I have been using C++11's forward_list
as a container for fast insertions, without much memory overhead, since it is a singly linked list.
After realizing that forward_list
does not have a size()
method, I'm a bit confused about the reasoning behind that. Couldn't it just maintain a private field keeping track of nodes inserted and removed, hence, implementing an O(1) size() operation?

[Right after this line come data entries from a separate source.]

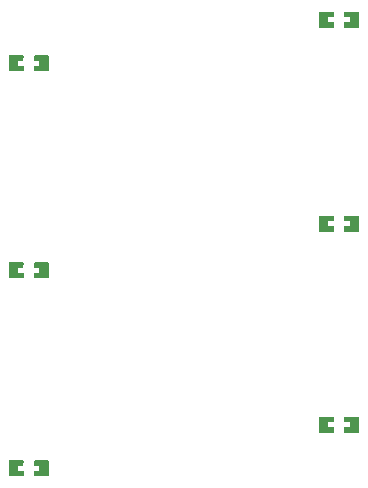
<source format=gbp>
G04 Layer: BottomPasteMaskLayer*
G04 EasyEDA Pro v2.2.32.3, 2024-11-26 15:57:28*
G04 Gerber Generator version 0.3*
G04 Scale: 100 percent, Rotated: No, Reflected: No*
G04 Dimensions in millimeters*
G04 Leading zeros omitted, absolute positions, 3 integers and 5 decimals*
%FSLAX35Y35*%
%MOMM*%
%ADD10C,0.254*%
G75*


G04 PolygonModel Start*
G36*
G01X9278569Y5280643D02*
G01X9278569Y5408641D01*
G01X9273568Y5413642D01*
G01X9158567Y5413642D01*
G01X9153568Y5408641D01*
G01X9153065Y5367638D01*
G01X9198066Y5367638D01*
G01X9198066Y5322639D01*
G01X9154066Y5322639D01*
G01X9153568Y5280643D01*
G01X9158567Y5275641D01*
G01X9273568Y5275641D01*
G01X9278569Y5280643D01*
G37*
G36*
G01X9063568Y5280643D02*
G01X9063566Y5322639D01*
G01X9019068Y5322639D01*
G01X9019068Y5367638D01*
G01X9063065Y5367638D01*
G01X9063568Y5408641D01*
G01X9058567Y5413642D01*
G01X8943569Y5413642D01*
G01X8938567Y5408641D01*
G01X8938567Y5280643D01*
G01X8943569Y5275641D01*
G01X9058567Y5275641D01*
G01X9063568Y5280643D01*
G37*
G36*
G01X9278569Y3553443D02*
G01X9278569Y3681441D01*
G01X9273568Y3686442D01*
G01X9158567Y3686442D01*
G01X9153568Y3681441D01*
G01X9153065Y3640438D01*
G01X9198066Y3640438D01*
G01X9198066Y3595439D01*
G01X9154066Y3595439D01*
G01X9153568Y3553443D01*
G01X9158567Y3548441D01*
G01X9273568Y3548441D01*
G01X9278569Y3553443D01*
G37*
G36*
G01X9063568Y3553443D02*
G01X9063566Y3595439D01*
G01X9019068Y3595439D01*
G01X9019068Y3640438D01*
G01X9063065Y3640438D01*
G01X9063568Y3681441D01*
G01X9058567Y3686442D01*
G01X8943569Y3686442D01*
G01X8938567Y3681441D01*
G01X8938567Y3553443D01*
G01X8943569Y3548441D01*
G01X9058567Y3548441D01*
G01X9063568Y3553443D01*
G37*
G36*
G01X9278569Y1851643D02*
G01X9278569Y1979641D01*
G01X9273568Y1984642D01*
G01X9158567Y1984642D01*
G01X9153568Y1979641D01*
G01X9153065Y1938638D01*
G01X9198066Y1938638D01*
G01X9198066Y1893639D01*
G01X9154066Y1893639D01*
G01X9153568Y1851643D01*
G01X9158567Y1846641D01*
G01X9273568Y1846641D01*
G01X9278569Y1851643D01*
G37*
G36*
G01X9063568Y1851643D02*
G01X9063566Y1893639D01*
G01X9019068Y1893639D01*
G01X9019068Y1938638D01*
G01X9063065Y1938638D01*
G01X9063568Y1979641D01*
G01X9058567Y1984642D01*
G01X8943569Y1984642D01*
G01X8938567Y1979641D01*
G01X8938567Y1851643D01*
G01X8943569Y1846641D01*
G01X9058567Y1846641D01*
G01X9063568Y1851643D01*
G37*
G36*
G01X6312765Y1611343D02*
G01X6312765Y1483345D01*
G01X6317766Y1478344D01*
G01X6432767Y1478344D01*
G01X6437766Y1483345D01*
G01X6438269Y1524348D01*
G01X6393268Y1524348D01*
G01X6393268Y1569347D01*
G01X6437268Y1569347D01*
G01X6437766Y1611343D01*
G01X6432767Y1616345D01*
G01X6317766Y1616345D01*
G01X6312765Y1611343D01*
G37*
G36*
G01X6527766Y1611343D02*
G01X6527768Y1569347D01*
G01X6572267Y1569347D01*
G01X6572267Y1524348D01*
G01X6528269Y1524348D01*
G01X6527766Y1483345D01*
G01X6532767Y1478344D01*
G01X6647765Y1478344D01*
G01X6652767Y1483345D01*
G01X6652767Y1611343D01*
G01X6647765Y1616345D01*
G01X6532767Y1616345D01*
G01X6527766Y1611343D01*
G37*
G36*
G01X6312765Y3287743D02*
G01X6312765Y3159745D01*
G01X6317766Y3154744D01*
G01X6432767Y3154744D01*
G01X6437766Y3159745D01*
G01X6438269Y3200748D01*
G01X6393268Y3200748D01*
G01X6393268Y3245747D01*
G01X6437268Y3245747D01*
G01X6437766Y3287743D01*
G01X6432767Y3292745D01*
G01X6317766Y3292745D01*
G01X6312765Y3287743D01*
G37*
G36*
G01X6527766Y3287743D02*
G01X6527768Y3245747D01*
G01X6572267Y3245747D01*
G01X6572267Y3200748D01*
G01X6528269Y3200748D01*
G01X6527766Y3159745D01*
G01X6532767Y3154744D01*
G01X6647765Y3154744D01*
G01X6652767Y3159745D01*
G01X6652767Y3287743D01*
G01X6647765Y3292745D01*
G01X6532767Y3292745D01*
G01X6527766Y3287743D01*
G37*
G36*
G01X6312765Y5040343D02*
G01X6312765Y4912345D01*
G01X6317766Y4907344D01*
G01X6432767Y4907344D01*
G01X6437766Y4912345D01*
G01X6438269Y4953348D01*
G01X6393268Y4953348D01*
G01X6393268Y4998347D01*
G01X6437268Y4998347D01*
G01X6437766Y5040343D01*
G01X6432767Y5045345D01*
G01X6317766Y5045345D01*
G01X6312765Y5040343D01*
G37*
G36*
G01X6527766Y5040343D02*
G01X6527768Y4998347D01*
G01X6572267Y4998347D01*
G01X6572267Y4953348D01*
G01X6528269Y4953348D01*
G01X6527766Y4912345D01*
G01X6532767Y4907344D01*
G01X6647765Y4907344D01*
G01X6652767Y4912345D01*
G01X6652767Y5040343D01*
G01X6647765Y5045345D01*
G01X6532767Y5045345D01*
G01X6527766Y5040343D01*
G37*

G04 Pad Start*
G04 Pad End*
G54D10*

M02*


</source>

N2543 is the proposal, and it has a detailed discussion about size()
.
The choice between Option 3 [not providing
size()
] and Option 2 [providing a O(1)size()
] is more a matter of judgment. I have chosen Option 3 for the same reason that I chose insert-after instead of insert-before: Option 3 is more consistent with the goal of zero overhead compared to a hand-written C-style linked list. Maintaining a count doubles the size of aforward_list
object (one word for the list head and one for the count), and it slows down every operation that changes the number of nodes. In most cases this isn't a change in asymptotic complexity (the one change in asymptotic complexity is in one of the forms ofsplice
), but it is nonzero overhead. It's a cost that all users would have to pay for, whether they need this feature or not, and, for users who care about maintaining a count, it's just as easy to maintain it outside the list, by incrementing the count with every insert and decrementing it with every erase, as it is to maintain the count within the list.